The results achieved in our study support the contention that primary total hip arthroplasty, using the modern porous metal cups, can be recommended for the successful management of selected types of acetabular fractures. The indication for acute total hip arthroplasty can be extended to young adult patients as well. However, longer follow-up may be required to vindicate our results further.

Limitations of study

There were certain limitations in our study. We had a small subset of patients. Nevertheless, excellent results in this subgroup of relatively young patients with mid-term follow-up using the modern porous metal cup can encourage its use in acetabular fractures. The other limitation in the study is that it is an ambispective case series; however, a prospective randomized study would hardly be possible on this topic. The main contributing factor for choosing this design in acute THA was senior author’s experience using the contemporary designs in initial few cases and cases of post-traumatic osteoarthritis with less satisfactory results in early follow-up.

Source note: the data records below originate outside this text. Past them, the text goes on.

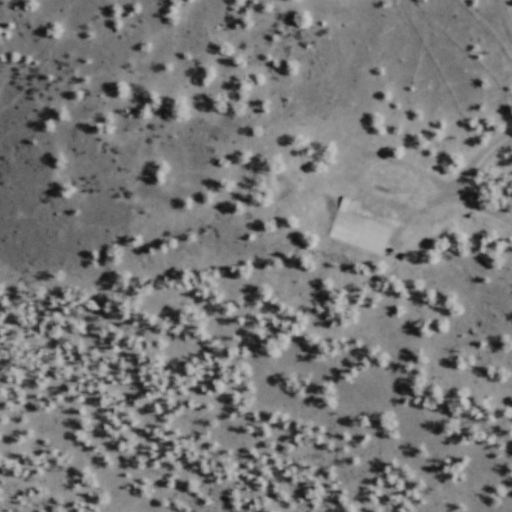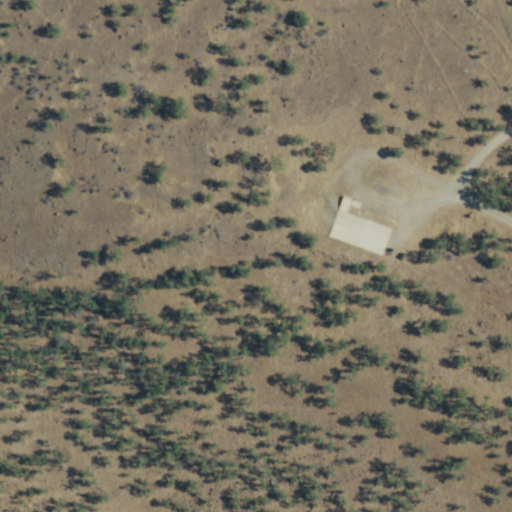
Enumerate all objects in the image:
building: (356, 230)
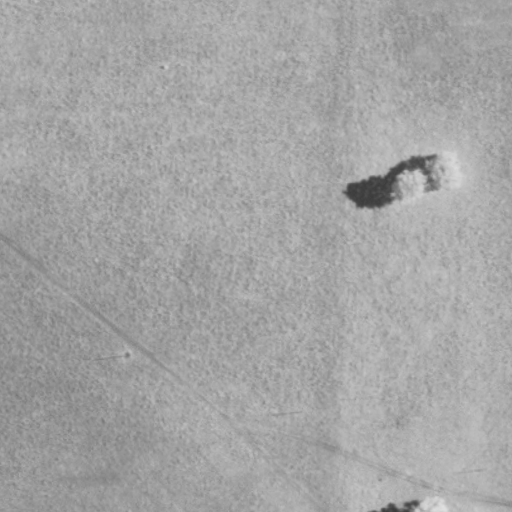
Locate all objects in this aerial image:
road: (236, 427)
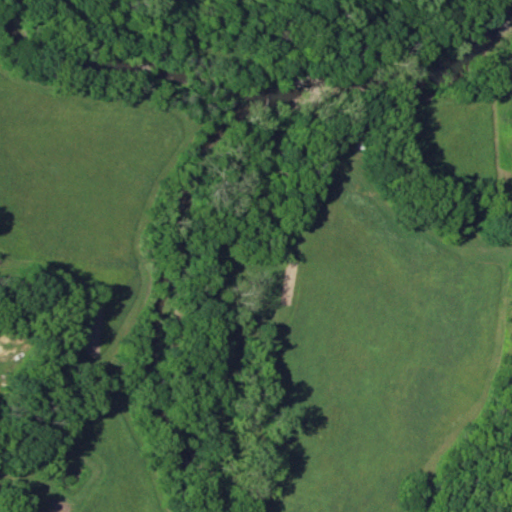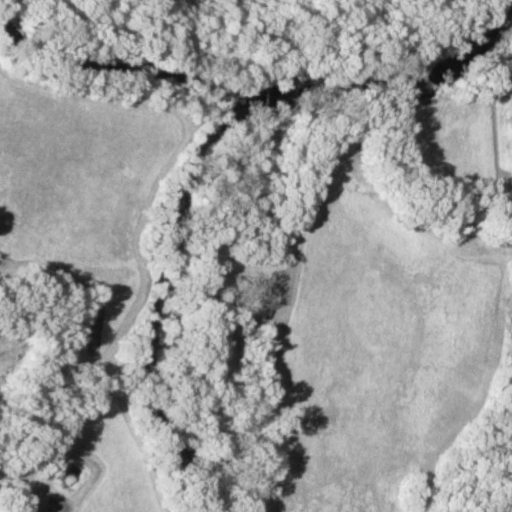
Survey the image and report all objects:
river: (127, 69)
river: (399, 73)
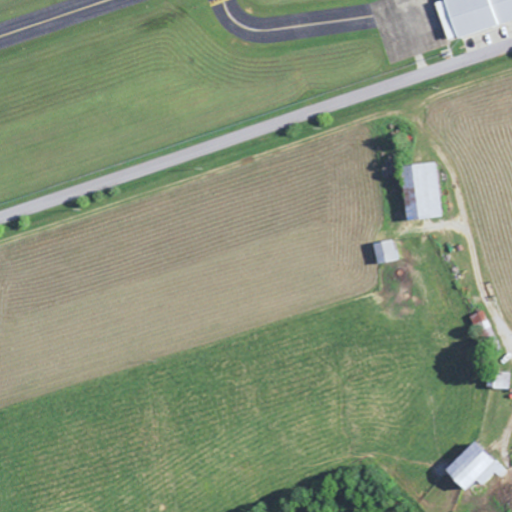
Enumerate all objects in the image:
building: (477, 14)
airport taxiway: (54, 18)
airport taxiway: (291, 27)
road: (256, 132)
building: (422, 190)
building: (386, 251)
building: (502, 379)
building: (474, 466)
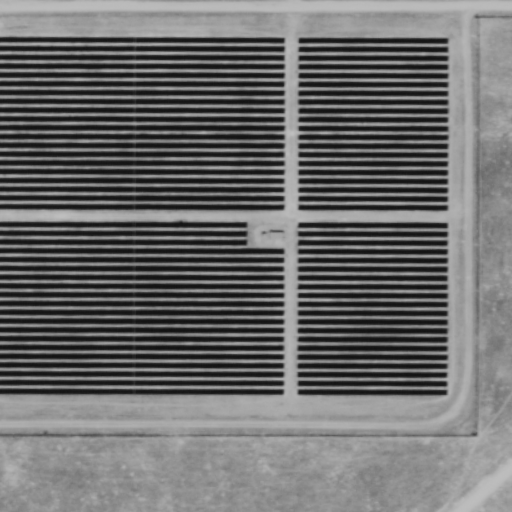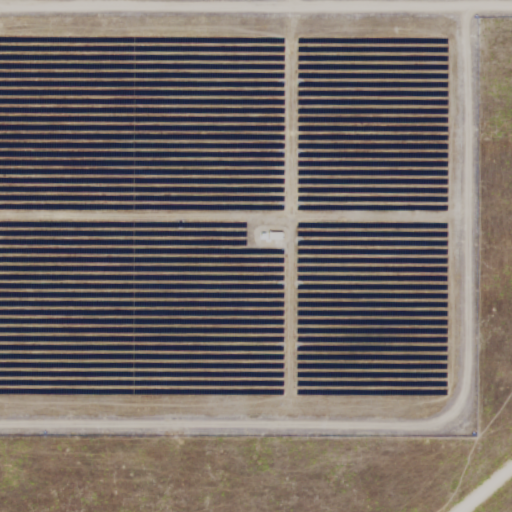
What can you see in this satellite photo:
road: (256, 73)
solar farm: (256, 256)
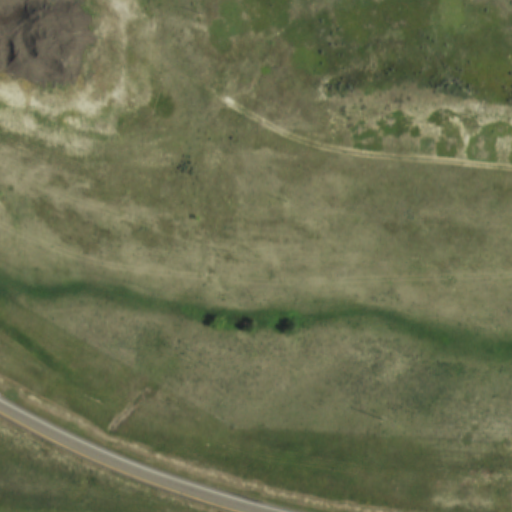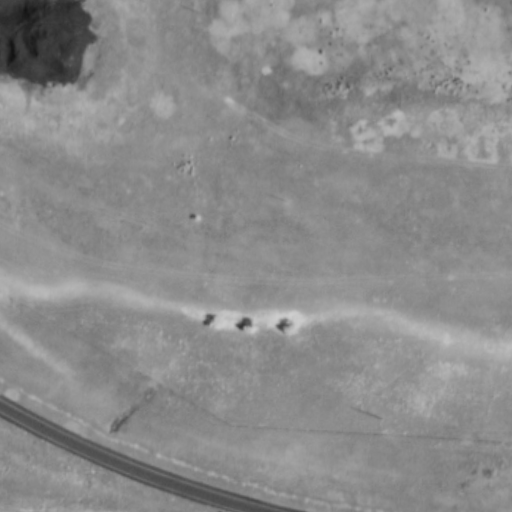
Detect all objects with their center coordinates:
road: (249, 117)
road: (120, 471)
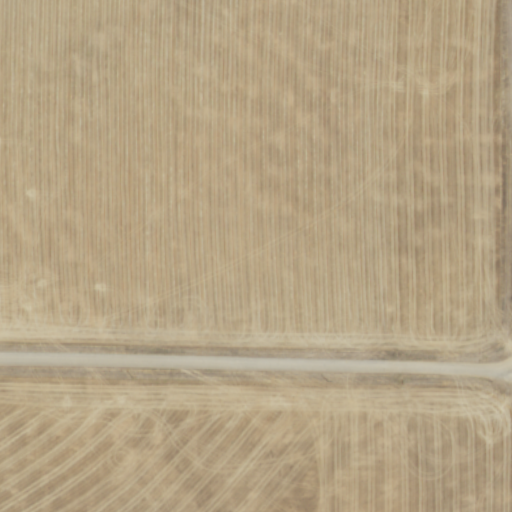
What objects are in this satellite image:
road: (247, 363)
road: (503, 364)
road: (503, 373)
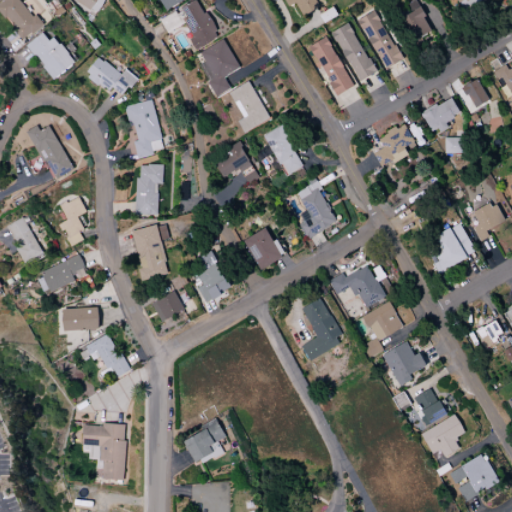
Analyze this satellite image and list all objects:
building: (459, 0)
building: (166, 3)
building: (466, 3)
building: (89, 5)
building: (302, 5)
building: (302, 5)
building: (327, 14)
road: (314, 16)
building: (18, 17)
road: (284, 18)
building: (415, 20)
building: (190, 23)
building: (414, 23)
road: (295, 33)
road: (441, 34)
building: (377, 39)
building: (378, 39)
road: (507, 44)
building: (352, 51)
building: (351, 52)
building: (49, 55)
building: (329, 65)
building: (216, 66)
building: (329, 66)
road: (469, 67)
road: (13, 73)
building: (504, 76)
building: (110, 77)
building: (504, 77)
road: (403, 79)
road: (452, 81)
road: (422, 84)
road: (439, 89)
road: (377, 92)
building: (474, 93)
building: (470, 95)
building: (247, 106)
road: (354, 106)
road: (11, 114)
building: (439, 114)
building: (439, 114)
road: (410, 121)
building: (142, 128)
road: (367, 136)
building: (395, 144)
building: (453, 144)
road: (197, 145)
building: (392, 145)
building: (451, 145)
building: (281, 150)
building: (49, 151)
road: (363, 162)
building: (234, 163)
building: (146, 188)
building: (509, 189)
building: (511, 192)
building: (485, 219)
building: (71, 220)
building: (485, 220)
road: (398, 224)
road: (380, 226)
building: (461, 239)
building: (22, 240)
building: (450, 247)
building: (262, 248)
building: (446, 249)
building: (149, 251)
road: (494, 254)
road: (477, 267)
building: (57, 274)
building: (208, 277)
building: (357, 285)
road: (120, 287)
road: (471, 287)
road: (267, 292)
building: (166, 306)
building: (508, 318)
building: (78, 319)
building: (379, 326)
building: (318, 329)
building: (488, 333)
building: (105, 354)
building: (401, 363)
road: (114, 385)
road: (312, 405)
building: (428, 405)
building: (442, 436)
building: (202, 442)
building: (104, 448)
building: (471, 477)
road: (336, 481)
road: (332, 509)
road: (0, 510)
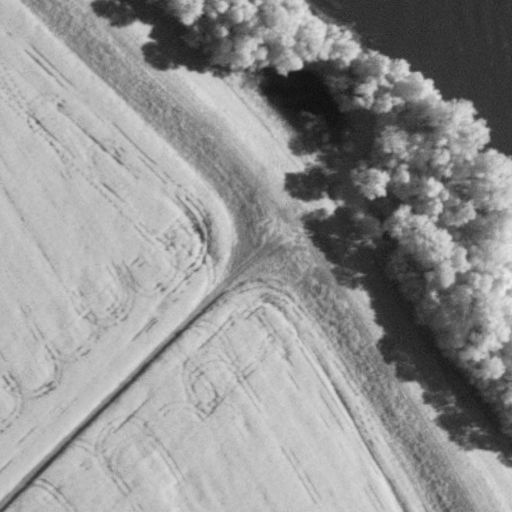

Still, with limited evidence for acute THA in patients with acetabular fractures, the authors’ strongly advocate that the surgeon’s practice and expertise are still the most useful tools in clinical practice.

Footnotes

Declaration of conflicting interests: The author(s) declared no potential conflicts of interest with respect to the research, authorship, and/or publication of this article.

Funding: The author(s) received no financial support for the research, authorship, and/or publication of this article.